Extrait du texte:
_ _ _ _ _

La Nuit a dévoré le monde est un film qui fait un bien fou (et on vous dit pourquoi dans notre critique), surtout au cœur d’un système de production français de plus en plus sclérosé par ses habitudes feignantes. Du coup, on avait forcément envie de parler de ce petit miracle avec son réalisateur, le très sympathique Dominique Rocher.
Le Cinéphile Cinévore : Comment es-tu arrivé sur ce projet ?
Dominique Rocher : En fait, j’ai d’abord fait plusieurs courts-métrages. Le dernier s’appelle La Vitesse du passé, un film de science-fiction qui a eu pas mal de visibilité, notamment en étant diffusé dans certaines salles Mk2. J’ai eu de la chance, parce que la difficulté du court-métrage réside dans le fait d’exister face à plein d’autre réalisateurs, afin de susciter l’intérêt d’un producteur. Et du coup, j’ai pu rencontrer Carole Scotta de Haut et Court. La boîte venait de faire Les Revenants, et avait plus de vingt ans de carrière dans la production de films fantastiques. Pour moi, c’était exactement le genre de boîte où j’avais envie d’aller, puisqu’elle mêle à la fois cinéma de genre et cinéma disons d’auteur, même si pour moi, les réalisateurs de films fantastiques sont justement des auteurs avant d’être des réalisateurs de films fantastiques. Et dans ma tête, pour un premier film, je savais que je voulais réduire tous les curseurs au minimum, pour pouvoir maîtriser ce que j’allais faire, et m’exprimer au travers de la matière la plus simple possible : un acteur, un décor, peu de dialogues. J’avais envie de travailler comme… (hésitation), un menuisier travaille son morceau de bois. Et il se trouve qu’il y a eu ce livre que j’ai découvert, parce qu’il était nominé au Prix Flore. Comme c’est un prix de littérature classique, y voir ce livre fantastique autour de zombies était déjà étrange, et ça m’a parlé, parce que j’avais envie de faire ce lien entre cinéma d’auteur et cinéma fantastique. Du coup, j’ai trouvé le livre génial, et en plus il évoque des thématiques qui me parlaient à ce moment-là dans ma vie, comme la solitude et le rejet de l’autre. Je pense que Martin [Page, l’auteur du livre, ndlr] venait justement de quitter Paris parce qu’il n’en pouvait plus. Il ne supportait plus la ville et les gens, et c’est également un sentiment que je ressentais de manière très forte.

_ _ _ _ _

Enregistrements de données:

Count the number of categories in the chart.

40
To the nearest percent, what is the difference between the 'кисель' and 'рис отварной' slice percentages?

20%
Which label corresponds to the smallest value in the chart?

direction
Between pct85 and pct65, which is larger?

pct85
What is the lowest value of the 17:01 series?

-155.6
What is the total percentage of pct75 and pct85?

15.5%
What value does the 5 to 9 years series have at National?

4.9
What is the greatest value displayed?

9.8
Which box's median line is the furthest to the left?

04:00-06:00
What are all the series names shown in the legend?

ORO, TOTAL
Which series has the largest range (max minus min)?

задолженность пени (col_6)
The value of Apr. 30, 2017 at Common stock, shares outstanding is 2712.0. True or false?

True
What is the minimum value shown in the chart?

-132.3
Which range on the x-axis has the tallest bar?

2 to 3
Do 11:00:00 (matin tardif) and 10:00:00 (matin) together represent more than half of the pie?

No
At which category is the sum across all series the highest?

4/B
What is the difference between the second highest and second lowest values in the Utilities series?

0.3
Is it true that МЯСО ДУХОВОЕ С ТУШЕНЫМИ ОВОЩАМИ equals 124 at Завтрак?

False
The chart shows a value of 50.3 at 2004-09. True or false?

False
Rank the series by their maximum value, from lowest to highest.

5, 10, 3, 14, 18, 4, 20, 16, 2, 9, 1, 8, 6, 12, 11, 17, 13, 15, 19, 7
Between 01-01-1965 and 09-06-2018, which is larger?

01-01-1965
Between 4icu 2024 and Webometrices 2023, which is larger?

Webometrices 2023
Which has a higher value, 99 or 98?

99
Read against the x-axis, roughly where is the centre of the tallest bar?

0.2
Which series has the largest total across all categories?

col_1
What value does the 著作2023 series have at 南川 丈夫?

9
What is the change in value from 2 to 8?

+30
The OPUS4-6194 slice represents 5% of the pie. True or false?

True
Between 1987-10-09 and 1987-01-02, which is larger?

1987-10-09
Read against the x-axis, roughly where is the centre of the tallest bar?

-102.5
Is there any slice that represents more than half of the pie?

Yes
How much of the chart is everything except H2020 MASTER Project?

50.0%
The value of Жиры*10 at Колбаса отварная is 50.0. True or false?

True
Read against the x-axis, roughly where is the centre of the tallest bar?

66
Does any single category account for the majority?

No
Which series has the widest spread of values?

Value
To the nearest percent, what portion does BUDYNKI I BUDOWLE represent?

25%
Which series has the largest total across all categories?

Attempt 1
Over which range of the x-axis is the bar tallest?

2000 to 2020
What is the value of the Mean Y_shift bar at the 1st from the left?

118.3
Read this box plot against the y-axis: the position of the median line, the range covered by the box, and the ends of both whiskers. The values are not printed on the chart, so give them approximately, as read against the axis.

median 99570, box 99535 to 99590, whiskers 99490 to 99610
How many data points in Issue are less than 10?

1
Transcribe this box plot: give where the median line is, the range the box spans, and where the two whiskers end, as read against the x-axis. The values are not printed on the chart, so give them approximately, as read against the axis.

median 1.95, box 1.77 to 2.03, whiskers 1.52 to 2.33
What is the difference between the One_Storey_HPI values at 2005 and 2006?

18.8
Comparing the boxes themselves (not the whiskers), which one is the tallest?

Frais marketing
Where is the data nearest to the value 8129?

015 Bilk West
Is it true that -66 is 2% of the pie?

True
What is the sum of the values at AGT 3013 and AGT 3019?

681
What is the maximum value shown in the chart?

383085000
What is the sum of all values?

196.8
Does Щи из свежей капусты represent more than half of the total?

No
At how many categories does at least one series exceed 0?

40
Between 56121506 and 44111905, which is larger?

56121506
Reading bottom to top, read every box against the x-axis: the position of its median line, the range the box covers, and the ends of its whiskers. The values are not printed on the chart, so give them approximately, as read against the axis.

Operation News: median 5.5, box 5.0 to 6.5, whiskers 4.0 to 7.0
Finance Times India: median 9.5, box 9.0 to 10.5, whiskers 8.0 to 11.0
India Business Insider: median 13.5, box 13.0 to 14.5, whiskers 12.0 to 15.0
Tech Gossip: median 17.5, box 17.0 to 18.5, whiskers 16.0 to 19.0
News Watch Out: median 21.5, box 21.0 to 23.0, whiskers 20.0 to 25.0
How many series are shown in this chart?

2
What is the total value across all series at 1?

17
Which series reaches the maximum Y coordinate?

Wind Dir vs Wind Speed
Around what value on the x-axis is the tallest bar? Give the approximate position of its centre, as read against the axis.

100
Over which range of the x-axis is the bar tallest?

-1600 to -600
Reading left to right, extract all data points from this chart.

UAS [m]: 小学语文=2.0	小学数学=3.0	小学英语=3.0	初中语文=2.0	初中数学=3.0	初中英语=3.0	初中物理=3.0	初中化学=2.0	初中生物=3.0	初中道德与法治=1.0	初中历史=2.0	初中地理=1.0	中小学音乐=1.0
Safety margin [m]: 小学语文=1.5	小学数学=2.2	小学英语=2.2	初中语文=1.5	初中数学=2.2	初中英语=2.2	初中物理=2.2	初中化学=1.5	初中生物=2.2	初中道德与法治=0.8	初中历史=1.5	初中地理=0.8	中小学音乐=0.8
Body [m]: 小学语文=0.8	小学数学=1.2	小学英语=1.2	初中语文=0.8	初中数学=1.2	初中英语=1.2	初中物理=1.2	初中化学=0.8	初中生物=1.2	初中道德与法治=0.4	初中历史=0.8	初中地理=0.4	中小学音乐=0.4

_ _ _ _ _

Consignes de l'exercice:
a: Recopiez le passage de l'entretien compris entre « La Nuit a dévoré » et « sympathique Dominique Rocher. », ces deux bornes incluses.
b: Traduisez en anglais cette phrase de l'entretien : « Il ne supportait plus la ville et les gens, et c’est également un sentiment que je ressentais de manière très forte. »
Les enregistrements n'ont aucun lien avec l'entretien.

Réponses fournies:
a:
La Nuit a dévoré le monde est un film qui fait un bien fou (et on vous dit pourquoi dans notre critique), surtout au cœur d’un système de production français de plus en plus sclérosé par ses habitudes feignantes. Du coup, on avait forcément envie de parler de ce petit miracle avec son réalisateur, le très sympathique Dominique Rocher.

b: He could no longer stand the city and people, and it is also a feeling that I felt very strongly.